#### Required action
Below is a set of entries; copy all of them exactly.
##############################
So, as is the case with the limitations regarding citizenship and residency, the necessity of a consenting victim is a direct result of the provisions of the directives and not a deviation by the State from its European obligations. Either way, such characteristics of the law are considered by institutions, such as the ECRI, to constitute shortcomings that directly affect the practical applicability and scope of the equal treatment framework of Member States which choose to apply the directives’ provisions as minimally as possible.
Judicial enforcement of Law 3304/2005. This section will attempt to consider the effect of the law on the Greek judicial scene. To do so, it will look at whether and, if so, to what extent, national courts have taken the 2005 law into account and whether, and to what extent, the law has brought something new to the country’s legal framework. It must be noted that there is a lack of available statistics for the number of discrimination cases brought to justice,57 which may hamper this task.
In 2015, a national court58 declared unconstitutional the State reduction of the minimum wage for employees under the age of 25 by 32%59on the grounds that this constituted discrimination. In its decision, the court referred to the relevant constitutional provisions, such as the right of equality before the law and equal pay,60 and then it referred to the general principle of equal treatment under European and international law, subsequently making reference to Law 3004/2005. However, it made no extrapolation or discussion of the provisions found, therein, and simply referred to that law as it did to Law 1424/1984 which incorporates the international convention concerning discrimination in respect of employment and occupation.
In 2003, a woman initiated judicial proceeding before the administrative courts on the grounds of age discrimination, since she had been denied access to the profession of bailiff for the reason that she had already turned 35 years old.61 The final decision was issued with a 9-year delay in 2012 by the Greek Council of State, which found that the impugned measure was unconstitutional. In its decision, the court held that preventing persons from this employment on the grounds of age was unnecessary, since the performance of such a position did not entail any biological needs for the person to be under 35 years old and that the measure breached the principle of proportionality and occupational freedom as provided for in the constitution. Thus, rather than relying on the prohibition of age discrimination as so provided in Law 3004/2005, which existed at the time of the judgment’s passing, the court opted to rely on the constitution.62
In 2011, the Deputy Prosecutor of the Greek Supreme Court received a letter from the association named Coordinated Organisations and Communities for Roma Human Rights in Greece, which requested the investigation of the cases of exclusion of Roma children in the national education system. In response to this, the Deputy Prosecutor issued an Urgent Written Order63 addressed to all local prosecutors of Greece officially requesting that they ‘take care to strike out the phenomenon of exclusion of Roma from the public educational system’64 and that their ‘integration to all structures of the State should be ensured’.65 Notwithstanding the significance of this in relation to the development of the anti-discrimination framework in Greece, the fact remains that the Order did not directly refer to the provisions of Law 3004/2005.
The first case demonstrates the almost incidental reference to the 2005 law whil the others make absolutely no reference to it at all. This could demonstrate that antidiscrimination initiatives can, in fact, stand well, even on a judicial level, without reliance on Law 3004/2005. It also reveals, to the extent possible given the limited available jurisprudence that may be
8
##############################
#### Answer space
So, as is the case with the limitations regarding citizenship and residency, the necessity of a consenting victim is a direct result of the provisions of the directives and not a deviation by the State from its European obligations. Either way, such characteristics of the law are considered by institutions, such as the ECRI, to constitute shortcomings that directly affect the practical applicability and scope of the equal treatment framework of Member States which choose to apply the directives’ provisions as minimally as possible.
Judicial enforcement of Law 3304/2005. This section will attempt to consider the effect of the law on the Greek judicial scene. To do so, it will look at whether and, if so, to what extent, national courts have taken the 2005 law into account and whether, and to what extent, the law has brought something new to the country’s legal framework. It must be noted that there is a lack of available statistics for the number of discrimination cases brought to justice,57 which may hamper this task.
In 2015, a national court58 declared unconstitutional the State reduction of the minimum wage for employees under the age of 25 by 32%59on the grounds that this constituted discrimination. In its decision, the court referred to the relevant constitutional provisions, such as the right of equality before the law and equal pay,60 and then it referred to the general principle of equal treatment under European and international law, subsequently making reference to Law 3004/2005. However, it made no extrapolation or discussion of the provisions found, therein, and simply referred to that law as it did to Law 1424/1984 which incorporates the international convention concerning discrimination in respect of employment and occupation.
In 2003, a woman initiated judicial proceeding before the administrative courts on the grounds of age discrimination, since she had been denied access to the profession of bailiff for the reason that she had already turned 35 years old.61 The final decision was issued with a 9-year delay in 2012 by the Greek Council of State, which found that the impugned measure was unconstitutional. In its decision, the court held that preventing persons from this employment on the grounds of age was unnecessary, since the performance of such a position did not entail any biological needs for the person to be under 35 years old and that the measure breached the principle of proportionality and occupational freedom as provided for in the constitution. Thus, rather than relying on the prohibition of age discrimination as so provided in Law 3004/2005, which existed at the time of the judgment’s passing, the court opted to rely on the constitution.62
In 2011, the Deputy Prosecutor of the Greek Supreme Court received a letter from the association named Coordinated Organisations and Communities for Roma Human Rights in Greece, which requested the investigation of the cases of exclusion of Roma children in the national education system. In response to this, the Deputy Prosecutor issued an Urgent Written Order63 addressed to all local prosecutors of Greece officially requesting that they ‘take care to strike out the phenomenon of exclusion of Roma from the public educational system’64 and that their ‘integration to all structures of the State should be ensured’.65 Notwithstanding the significance of this in relation to the development of the anti-discrimination framework in Greece, the fact remains that the Order did not directly refer to the provisions of Law 3004/2005.
The first case demonstrates the almost incidental reference to the 2005 law whil the others make absolutely no reference to it at all. This could demonstrate that antidiscrimination initiatives can, in fact, stand well, even on a judicial level, without reliance on Law 3004/2005. It also reveals, to the extent possible given the limited available jurisprudence that may be
8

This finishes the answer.